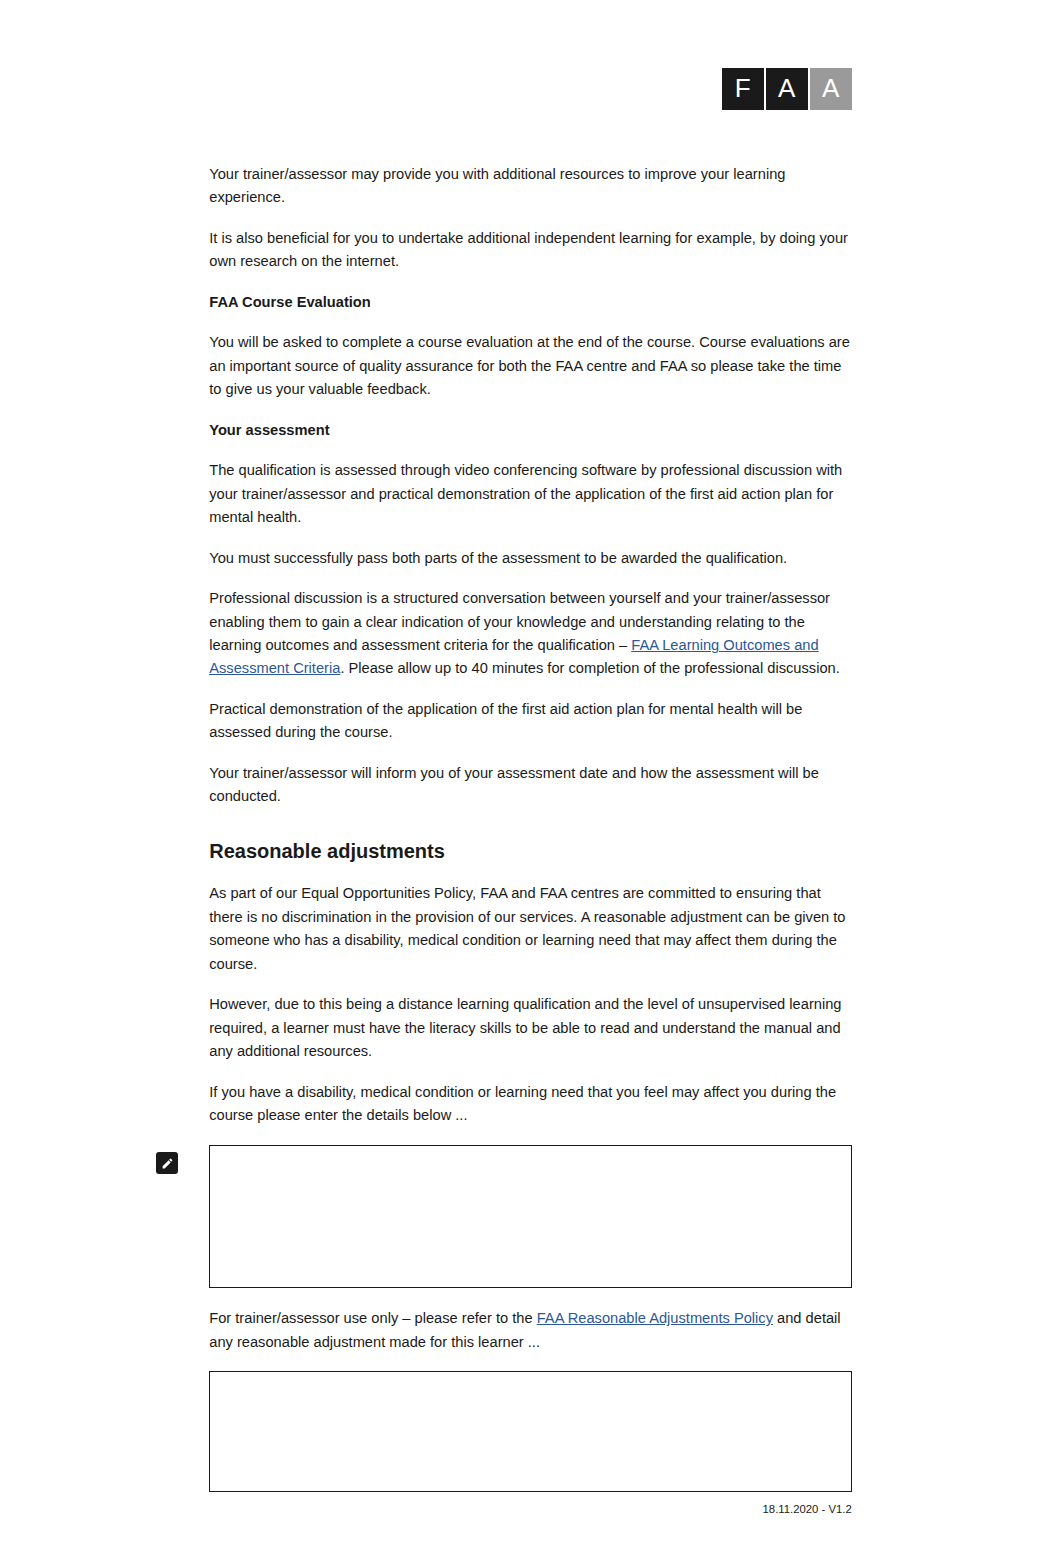F
A
A
Your trainer/assessor may provide you with additional resources to improve your learning experience.
It is also beneficial for you to undertake additional independent learning for example, by doing your own research on the internet.
FAA Course Evaluation
You will be asked to complete a course evaluation at the end of the course. Course evaluations are an important source of quality assurance for both the FAA centre and FAA so please take the time to give us your valuable feedback.
Your assessment
The qualification is assessed through video conferencing software by professional discussion with your trainer/assessor and practical demonstration of the application of the first aid action plan for mental health.
You must successfully pass both parts of the assessment to be awarded the qualification.
Professional discussion is a structured conversation between yourself and your trainer/assessor enabling them to gain a clear indication of your knowledge and understanding relating to the learning outcomes and assessment criteria for the qualification – FAA Learning Outcomes and Assessment Criteria. Please allow up to 40 minutes for completion of the professional discussion.
Practical demonstration of the application of the first aid action plan for mental health will be assessed during the course.
Your trainer/assessor will inform you of your assessment date and how the assessment will be conducted.
Reasonable adjustments
As part of our Equal Opportunities Policy, FAA and FAA centres are committed to ensuring that there is no discrimination in the provision of our services. A reasonable adjustment can be given to someone who has a disability, medical condition or learning need that may affect them during the course.
However, due to this being a distance learning qualification and the level of unsupervised learning required, a learner must have the literacy skills to be able to read and understand the manual and any additional resources.
If you have a disability, medical condition or learning need that you feel may affect you during the course please enter the details below ...
For trainer/assessor use only – please refer to the FAA Reasonable Adjustments Policy and detail any reasonable adjustment made for this learner ...
18.11.2020 - V1.2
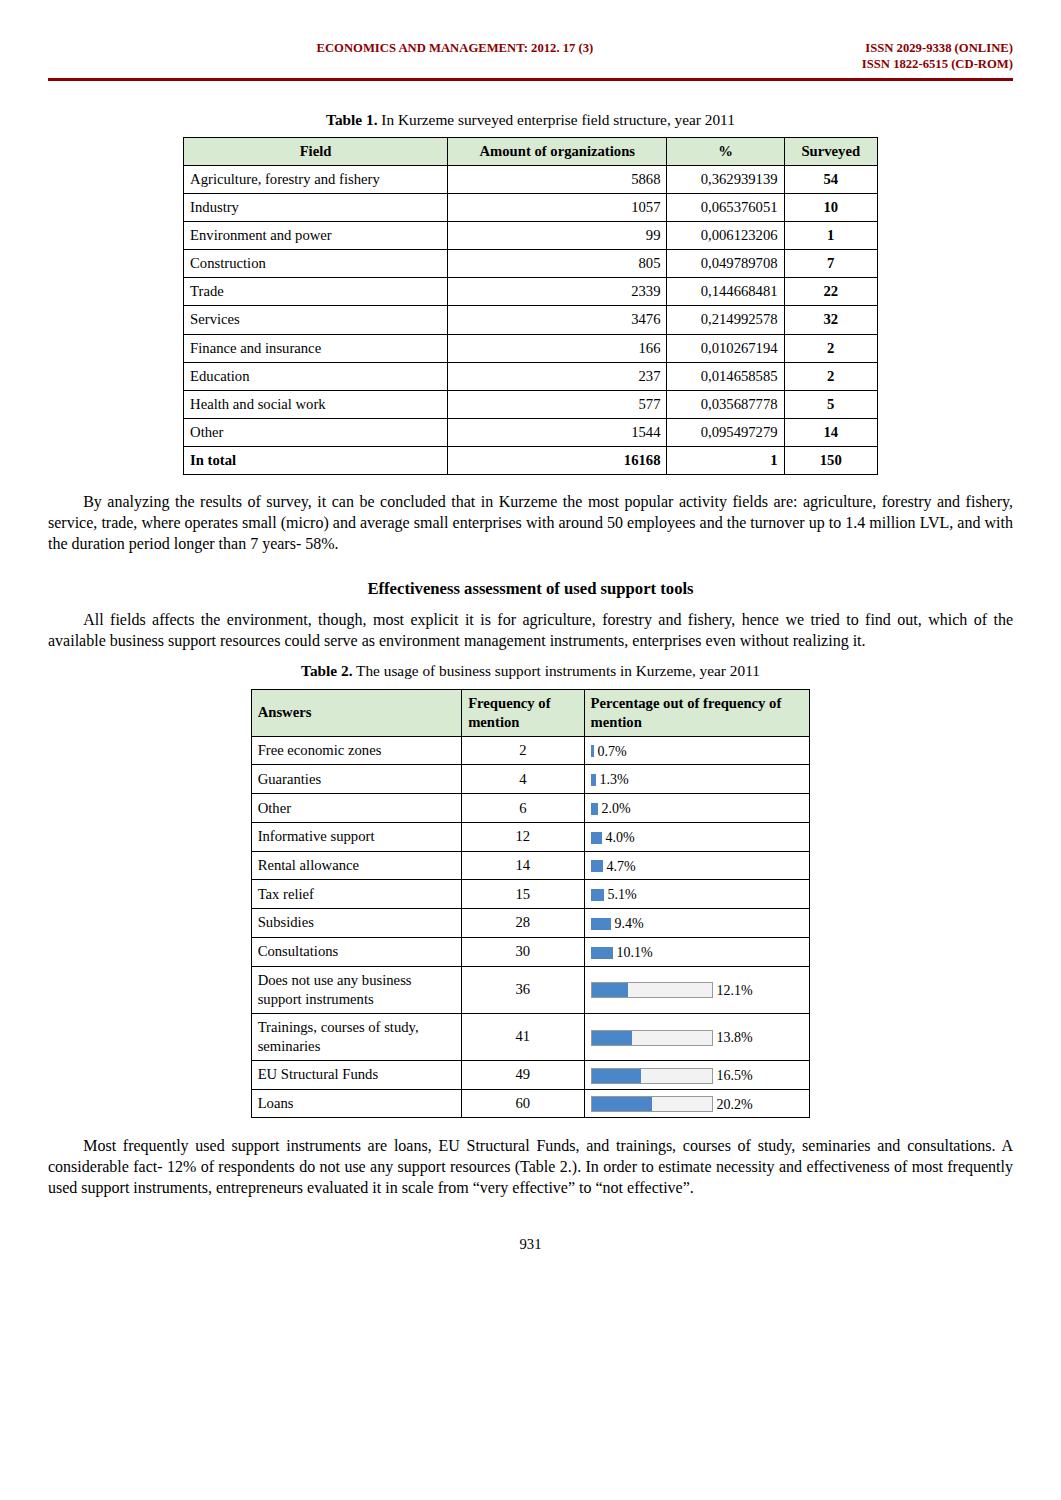ECONOMICS AND MANAGEMENT: 2012. 17 (3)
ISSN 2029-9338 (ONLINE)
ISSN 1822-6515 (CD-ROM)
Table 1. In Kurzeme surveyed enterprise field structure, year 2011
| Field | Amount of organizations | % | Surveyed |
| --- | --- | --- | --- |
| Agriculture, forestry and fishery | 5868 | 0,362939139 | 54 |
| Industry | 1057 | 0,065376051 | 10 |
| Environment and power | 99 | 0,006123206 | 1 |
| Construction | 805 | 0,049789708 | 7 |
| Trade | 2339 | 0,144668481 | 22 |
| Services | 3476 | 0,214992578 | 32 |
| Finance and insurance | 166 | 0,010267194 | 2 |
| Education | 237 | 0,014658585 | 2 |
| Health and social work | 577 | 0,035687778 | 5 |
| Other | 1544 | 0,095497279 | 14 |
| In total | 16168 | 1 | 150 |
By analyzing the results of survey, it can be concluded that in Kurzeme the most popular activity fields are: agriculture, forestry and fishery, service, trade, where operates small (micro) and average small enterprises with around 50 employees and the turnover up to 1.4 million LVL, and with the duration period longer than 7 years- 58%.
Effectiveness assessment of used support tools
All fields affects the environment, though, most explicit it is for agriculture, forestry and fishery, hence we tried to find out, which of the available business support resources could serve as environment management instruments, enterprises even without realizing it.
Table 2. The usage of business support instruments in Kurzeme, year 2011
| Answers | Frequency of mention | Percentage out of frequency of mention |
| --- | --- | --- |
| Free economic zones | 2 | 0.7% |
| Guaranties | 4 | 1.3% |
| Other | 6 | 2.0% |
| Informative support | 12 | 4.0% |
| Rental allowance | 14 | 4.7% |
| Tax relief | 15 | 5.1% |
| Subsidies | 28 | 9.4% |
| Consultations | 30 | 10.1% |
| Does not use any business support instruments | 36 | 12.1% |
| Trainings, courses of study, seminaries | 41 | 13.8% |
| EU Structural Funds | 49 | 16.5% |
| Loans | 60 | 20.2% |
Most frequently used support instruments are loans, EU Structural Funds, and trainings, courses of study, seminaries and consultations. A considerable fact- 12% of respondents do not use any support resources (Table 2.). In order to estimate necessity and effectiveness of most frequently used support instruments, entrepreneurs evaluated it in scale from “very effective” to “not effective”.
931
※ ※ ※
**YOUR TASK:** Output the entries above exactly. Do not include the pictures.

**ANSWER FOR THIS EXERCISE:**
F
A
A
Your trainer/assessor may provide you with additional resources to improve your learning experience.
It is also beneficial for you to undertake additional independent learning for example, by doing your own research on the internet.
FAA Course Evaluation
You will be asked to complete a course evaluation at the end of the course. Course evaluations are an important source of quality assurance for both the FAA centre and FAA so please take the time to give us your valuable feedback.
Your assessment
The qualification is assessed through video conferencing software by professional discussion with your trainer/assessor and practical demonstration of the application of the first aid action plan for mental health.
You must successfully pass both parts of the assessment to be awarded the qualification.
Professional discussion is a structured conversation between yourself and your trainer/assessor enabling them to gain a clear indication of your knowledge and understanding relating to the learning outcomes and assessment criteria for the qualification – FAA Learning Outcomes and Assessment Criteria. Please allow up to 40 minutes for completion of the professional discussion.
Practical demonstration of the application of the first aid action plan for mental health will be assessed during the course.
Your trainer/assessor will inform you of your assessment date and how the assessment will be conducted.
Reasonable adjustments
As part of our Equal Opportunities Policy, FAA and FAA centres are committed to ensuring that there is no discrimination in the provision of our services. A reasonable adjustment can be given to someone who has a disability, medical condition or learning need that may affect them during the course.
However, due to this being a distance learning qualification and the level of unsupervised learning required, a learner must have the literacy skills to be able to read and understand the manual and any additional resources.
If you have a disability, medical condition or learning need that you feel may affect you during the course please enter the details below ...
For trainer/assessor use only – please refer to the FAA Reasonable Adjustments Policy and detail any reasonable adjustment made for this learner ...
18.11.2020 - V1.2
ECONOMICS AND MANAGEMENT: 2012. 17 (3)
ISSN 2029-9338 (ONLINE)
ISSN 1822-6515 (CD-ROM)
Table 1. In Kurzeme surveyed enterprise field structure, year 2011
| Field | Amount of organizations | % | Surveyed |
| --- | --- | --- | --- |
| Agriculture, forestry and fishery | 5868 | 0,362939139 | 54 |
| Industry | 1057 | 0,065376051 | 10 |
| Environment and power | 99 | 0,006123206 | 1 |
| Construction | 805 | 0,049789708 | 7 |
| Trade | 2339 | 0,144668481 | 22 |
| Services | 3476 | 0,214992578 | 32 |
| Finance and insurance | 166 | 0,010267194 | 2 |
| Education | 237 | 0,014658585 | 2 |
| Health and social work | 577 | 0,035687778 | 5 |
| Other | 1544 | 0,095497279 | 14 |
| In total | 16168 | 1 | 150 |
By analyzing the results of survey, it can be concluded that in Kurzeme the most popular activity fields are: agriculture, forestry and fishery, service, trade, where operates small (micro) and average small enterprises with around 50 employees and the turnover up to 1.4 million LVL, and with the duration period longer than 7 years- 58%.
Effectiveness assessment of used support tools
All fields affects the environment, though, most explicit it is for agriculture, forestry and fishery, hence we tried to find out, which of the available business support resources could serve as environment management instruments, enterprises even without realizing it.
Table 2. The usage of business support instruments in Kurzeme, year 2011
| Answers | Frequency of mention | Percentage out of frequency of mention |
| --- | --- | --- |
| Free economic zones | 2 | 0.7% |
| Guaranties | 4 | 1.3% |
| Other | 6 | 2.0% |
| Informative support | 12 | 4.0% |
| Rental allowance | 14 | 4.7% |
| Tax relief | 15 | 5.1% |
| Subsidies | 28 | 9.4% |
| Consultations | 30 | 10.1% |
| Does not use any business support instruments | 36 | 12.1% |
| Trainings, courses of study, seminaries | 41 | 13.8% |
| EU Structural Funds | 49 | 16.5% |
| Loans | 60 | 20.2% |
Most frequently used support instruments are loans, EU Structural Funds, and trainings, courses of study, seminaries and consultations. A considerable fact- 12% of respondents do not use any support resources (Table 2.). In order to estimate necessity and effectiveness of most frequently used support instruments, entrepreneurs evaluated it in scale from “very effective” to “not effective”.
931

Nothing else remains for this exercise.